[Start of section]

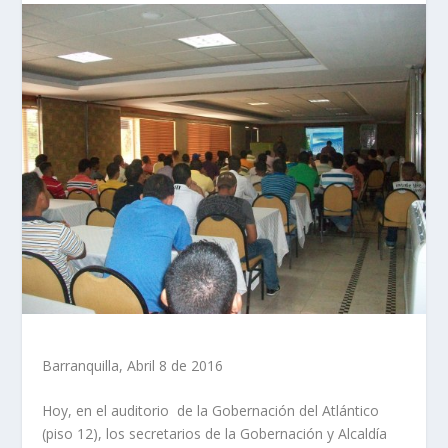
Barranquilla, Abril 8 de 2016
Hoy, en el auditorio de la Gobernación del Atlántico
(piso 12), los secretarios de la Gobernación y Alcaldía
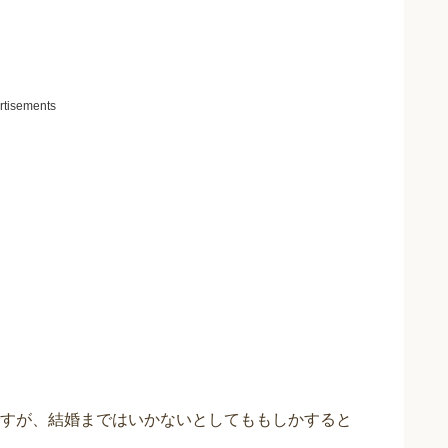
rtisements
すが、結婚まではいかないとしてももしかすると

[End of section]

*Instructions for the task:*
None of the pictures should be copied, but every record above must be restated in full.

*Task output:*
Barranquilla, Abril 8 de 2016
Hoy, en el auditorio de la Gobernación del Atlántico
(piso 12), los secretarios de la Gobernación y Alcaldía
rtisements
すが、結婚まではいかないとしてももしかすると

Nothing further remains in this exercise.